I made a new fetish on fetlife called "doms who can be dags" and one of these guys was the first to join.  A person's  actions do not make them more or less of a dominant, it is their relationship with their submissive or slave that gives their dominance room to flourish in whatever way they both want it to happen.

{a dag is slang for someone who can be silly or make you roll your eyes at them in an  "omg what the hell are they doing now kind of way"}




SocratesNot -> RE: Kneeling before slaves (6/18/2010 1:21:57 AM)

quote:


*edit: Please do NOT reference a non peer reviewed source as PROOF, wikipedia is public edited and not every entry is checked.. there are lots of other peer reviewed sources that you can use.*


Yes, but Wikipedia is usually reliable, and also, there are references to peer reviewed sources on the end of each article, so you can check the sources if you don't believe Wikipedia.




Surrenderwithin -> RE: Kneeling before slaves (6/18/2010 1:23:21 AM)

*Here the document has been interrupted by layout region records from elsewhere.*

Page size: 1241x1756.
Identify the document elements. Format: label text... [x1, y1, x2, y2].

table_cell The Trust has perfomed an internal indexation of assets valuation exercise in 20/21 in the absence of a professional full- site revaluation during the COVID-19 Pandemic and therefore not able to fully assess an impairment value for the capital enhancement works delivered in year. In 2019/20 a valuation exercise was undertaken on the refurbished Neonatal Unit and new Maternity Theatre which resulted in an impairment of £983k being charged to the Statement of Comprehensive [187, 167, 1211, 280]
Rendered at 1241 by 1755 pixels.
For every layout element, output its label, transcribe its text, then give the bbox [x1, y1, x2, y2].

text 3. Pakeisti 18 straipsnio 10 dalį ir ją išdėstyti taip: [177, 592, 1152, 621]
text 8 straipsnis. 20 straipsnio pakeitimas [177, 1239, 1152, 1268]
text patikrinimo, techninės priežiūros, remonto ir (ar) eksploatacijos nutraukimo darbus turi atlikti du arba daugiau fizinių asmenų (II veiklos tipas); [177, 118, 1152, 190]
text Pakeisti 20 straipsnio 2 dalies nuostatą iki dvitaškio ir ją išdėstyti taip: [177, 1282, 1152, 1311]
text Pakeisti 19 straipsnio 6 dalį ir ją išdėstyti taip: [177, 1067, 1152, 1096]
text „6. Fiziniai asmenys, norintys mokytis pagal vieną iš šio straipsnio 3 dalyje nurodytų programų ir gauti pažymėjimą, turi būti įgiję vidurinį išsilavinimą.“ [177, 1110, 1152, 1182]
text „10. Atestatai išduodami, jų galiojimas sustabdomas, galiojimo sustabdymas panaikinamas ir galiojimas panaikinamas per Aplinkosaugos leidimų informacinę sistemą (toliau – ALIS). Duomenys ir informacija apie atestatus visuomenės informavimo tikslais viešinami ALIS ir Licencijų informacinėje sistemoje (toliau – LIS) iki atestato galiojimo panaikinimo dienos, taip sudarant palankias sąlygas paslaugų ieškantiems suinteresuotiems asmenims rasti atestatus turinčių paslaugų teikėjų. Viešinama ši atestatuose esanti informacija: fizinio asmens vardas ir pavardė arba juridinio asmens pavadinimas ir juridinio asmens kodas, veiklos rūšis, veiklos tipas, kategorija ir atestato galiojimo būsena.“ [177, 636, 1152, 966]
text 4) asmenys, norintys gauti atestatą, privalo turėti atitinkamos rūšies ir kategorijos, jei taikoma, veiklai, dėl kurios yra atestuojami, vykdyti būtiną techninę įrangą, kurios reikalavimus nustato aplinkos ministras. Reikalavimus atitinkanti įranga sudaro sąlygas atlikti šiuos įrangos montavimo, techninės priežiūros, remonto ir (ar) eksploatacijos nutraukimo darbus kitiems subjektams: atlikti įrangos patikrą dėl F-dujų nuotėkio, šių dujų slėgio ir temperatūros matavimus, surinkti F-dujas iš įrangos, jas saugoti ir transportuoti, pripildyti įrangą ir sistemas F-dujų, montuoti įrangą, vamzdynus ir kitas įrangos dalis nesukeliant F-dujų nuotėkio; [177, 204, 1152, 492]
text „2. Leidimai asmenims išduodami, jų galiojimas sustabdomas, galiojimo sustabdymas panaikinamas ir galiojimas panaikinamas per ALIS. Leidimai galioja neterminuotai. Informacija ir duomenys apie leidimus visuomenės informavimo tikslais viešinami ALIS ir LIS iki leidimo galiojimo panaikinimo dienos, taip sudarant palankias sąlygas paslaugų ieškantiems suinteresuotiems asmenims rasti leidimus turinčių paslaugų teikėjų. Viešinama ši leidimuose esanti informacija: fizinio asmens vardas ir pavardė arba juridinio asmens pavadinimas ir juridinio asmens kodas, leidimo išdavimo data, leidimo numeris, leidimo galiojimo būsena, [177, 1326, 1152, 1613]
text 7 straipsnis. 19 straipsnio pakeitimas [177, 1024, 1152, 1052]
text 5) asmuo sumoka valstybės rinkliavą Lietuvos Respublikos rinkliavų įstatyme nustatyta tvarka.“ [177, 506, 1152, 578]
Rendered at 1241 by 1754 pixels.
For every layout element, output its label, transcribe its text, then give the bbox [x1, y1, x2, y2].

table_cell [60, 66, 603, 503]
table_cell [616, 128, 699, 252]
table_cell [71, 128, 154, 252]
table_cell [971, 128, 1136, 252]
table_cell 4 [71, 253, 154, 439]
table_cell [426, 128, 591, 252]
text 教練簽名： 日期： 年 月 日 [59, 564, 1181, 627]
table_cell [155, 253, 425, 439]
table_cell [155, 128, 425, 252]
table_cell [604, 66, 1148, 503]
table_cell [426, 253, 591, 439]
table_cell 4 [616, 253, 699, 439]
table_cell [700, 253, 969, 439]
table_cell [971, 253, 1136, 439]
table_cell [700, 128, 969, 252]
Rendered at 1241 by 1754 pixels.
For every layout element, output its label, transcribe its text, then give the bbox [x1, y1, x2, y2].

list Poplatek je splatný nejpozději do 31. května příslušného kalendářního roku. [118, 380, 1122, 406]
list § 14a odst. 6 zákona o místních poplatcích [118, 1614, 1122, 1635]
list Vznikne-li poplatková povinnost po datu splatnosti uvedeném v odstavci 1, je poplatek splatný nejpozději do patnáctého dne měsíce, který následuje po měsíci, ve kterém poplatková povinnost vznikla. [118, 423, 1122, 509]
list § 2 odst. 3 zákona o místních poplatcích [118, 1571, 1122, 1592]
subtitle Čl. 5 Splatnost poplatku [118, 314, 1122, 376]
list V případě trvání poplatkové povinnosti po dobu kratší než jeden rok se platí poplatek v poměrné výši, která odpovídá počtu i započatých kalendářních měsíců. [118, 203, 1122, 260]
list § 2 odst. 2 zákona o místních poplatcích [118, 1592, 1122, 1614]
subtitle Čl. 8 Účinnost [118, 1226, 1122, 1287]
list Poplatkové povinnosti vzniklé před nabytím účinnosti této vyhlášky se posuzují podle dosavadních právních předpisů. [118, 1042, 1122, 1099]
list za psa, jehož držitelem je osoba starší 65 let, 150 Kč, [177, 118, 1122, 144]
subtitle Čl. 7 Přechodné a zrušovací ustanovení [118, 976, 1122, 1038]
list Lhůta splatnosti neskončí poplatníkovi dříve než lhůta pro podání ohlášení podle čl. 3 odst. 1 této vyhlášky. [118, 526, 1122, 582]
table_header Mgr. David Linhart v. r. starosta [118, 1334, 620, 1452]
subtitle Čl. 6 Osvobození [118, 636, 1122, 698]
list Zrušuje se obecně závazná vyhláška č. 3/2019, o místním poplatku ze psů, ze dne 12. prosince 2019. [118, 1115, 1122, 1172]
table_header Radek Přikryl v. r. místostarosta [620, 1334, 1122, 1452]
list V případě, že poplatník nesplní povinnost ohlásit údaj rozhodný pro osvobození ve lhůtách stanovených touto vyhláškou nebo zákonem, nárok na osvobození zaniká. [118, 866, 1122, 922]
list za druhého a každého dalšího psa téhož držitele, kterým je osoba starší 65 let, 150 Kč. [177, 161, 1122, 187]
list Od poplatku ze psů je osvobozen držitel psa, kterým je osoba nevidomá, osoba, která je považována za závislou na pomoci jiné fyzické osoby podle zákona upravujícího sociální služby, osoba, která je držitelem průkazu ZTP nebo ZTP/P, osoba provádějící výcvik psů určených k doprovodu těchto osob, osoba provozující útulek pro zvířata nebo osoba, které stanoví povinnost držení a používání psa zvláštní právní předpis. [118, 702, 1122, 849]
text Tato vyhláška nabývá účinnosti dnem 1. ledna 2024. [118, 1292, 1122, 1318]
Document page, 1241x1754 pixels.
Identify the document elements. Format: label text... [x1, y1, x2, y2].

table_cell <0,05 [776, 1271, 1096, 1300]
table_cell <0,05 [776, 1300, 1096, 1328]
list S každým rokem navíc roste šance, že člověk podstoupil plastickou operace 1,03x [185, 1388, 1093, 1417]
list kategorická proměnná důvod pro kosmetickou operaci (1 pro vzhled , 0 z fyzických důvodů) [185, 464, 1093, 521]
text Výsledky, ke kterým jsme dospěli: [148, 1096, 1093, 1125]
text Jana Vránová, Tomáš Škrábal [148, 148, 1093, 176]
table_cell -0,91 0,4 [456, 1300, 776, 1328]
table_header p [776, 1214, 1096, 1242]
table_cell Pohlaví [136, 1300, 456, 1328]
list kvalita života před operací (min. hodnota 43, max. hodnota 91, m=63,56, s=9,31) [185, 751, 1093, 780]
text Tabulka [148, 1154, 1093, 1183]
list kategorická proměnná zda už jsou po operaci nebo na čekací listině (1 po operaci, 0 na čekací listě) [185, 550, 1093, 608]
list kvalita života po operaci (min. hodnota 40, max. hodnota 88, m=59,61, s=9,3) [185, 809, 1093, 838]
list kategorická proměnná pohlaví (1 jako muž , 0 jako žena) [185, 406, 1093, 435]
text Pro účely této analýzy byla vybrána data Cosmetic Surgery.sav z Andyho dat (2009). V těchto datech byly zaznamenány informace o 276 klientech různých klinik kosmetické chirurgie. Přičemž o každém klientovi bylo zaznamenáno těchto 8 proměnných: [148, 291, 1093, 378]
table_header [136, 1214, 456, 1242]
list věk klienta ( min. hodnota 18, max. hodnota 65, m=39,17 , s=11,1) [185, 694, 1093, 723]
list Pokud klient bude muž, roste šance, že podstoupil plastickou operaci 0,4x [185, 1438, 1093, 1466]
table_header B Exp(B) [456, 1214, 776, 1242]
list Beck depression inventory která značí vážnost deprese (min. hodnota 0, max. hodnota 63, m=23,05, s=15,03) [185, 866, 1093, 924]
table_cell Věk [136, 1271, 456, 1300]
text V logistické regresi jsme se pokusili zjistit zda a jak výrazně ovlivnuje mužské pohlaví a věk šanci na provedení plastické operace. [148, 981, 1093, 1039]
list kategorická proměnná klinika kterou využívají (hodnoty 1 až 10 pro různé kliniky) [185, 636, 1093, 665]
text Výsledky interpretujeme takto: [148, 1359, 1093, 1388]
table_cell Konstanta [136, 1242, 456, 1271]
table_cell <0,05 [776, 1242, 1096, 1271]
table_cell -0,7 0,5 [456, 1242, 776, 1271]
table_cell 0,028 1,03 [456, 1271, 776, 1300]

Why is it so hard to just say that you want a strong woman to kneel before but you fear giving up that control?
Just sayin'





Ishtarr -> RE: Kneeling before slaves (6/18/2010 1:23:38 AM)

quote:

ORIGINAL: SocratesNot

but if you can't "force" your slave to do anything at all how can you consider yourself a dominant.


You can't force people in concentual relationships.
I thought we went over this in the hard limits topic?

quote:

ORIGINAL: SocratesNot

Maybe "force" is wrong word - instead I would use "inspire", "lead to", "cause to", "order", etc.

 


Yes, force is defiantly the wrong word, the others are better, but you are still missing the whole concept behind D/s.

It's not about actions.
Not even about the action of "ordering" or any other verb you want to put in it's place.
It's about interactions.... chemistry.... bonding.... energy exchange.

Men who are dominant over me have no need to give me orders.
I've known several men over the years who could, totally relaxed, sit, kneeling at my feet, butt naked, with me in full Dominatrix fetish gear, and ask me in a calm, soft voice "would you please be so kind to go get me a cup of coffee" or even "I'm going to get a cup of coffee, would you like one too?" and yet AT THE SAME TIME still be totally, absolutely, without a hint of a doubt, unconditionally dominant towards me, and inspire my submission in way you cannot even imagine. 

I really shouldn't keep repeating myself, but you're making me (and no that doesn't make you dominant over me [;)]): you are NEVER going to get this stuff until you witness it offline.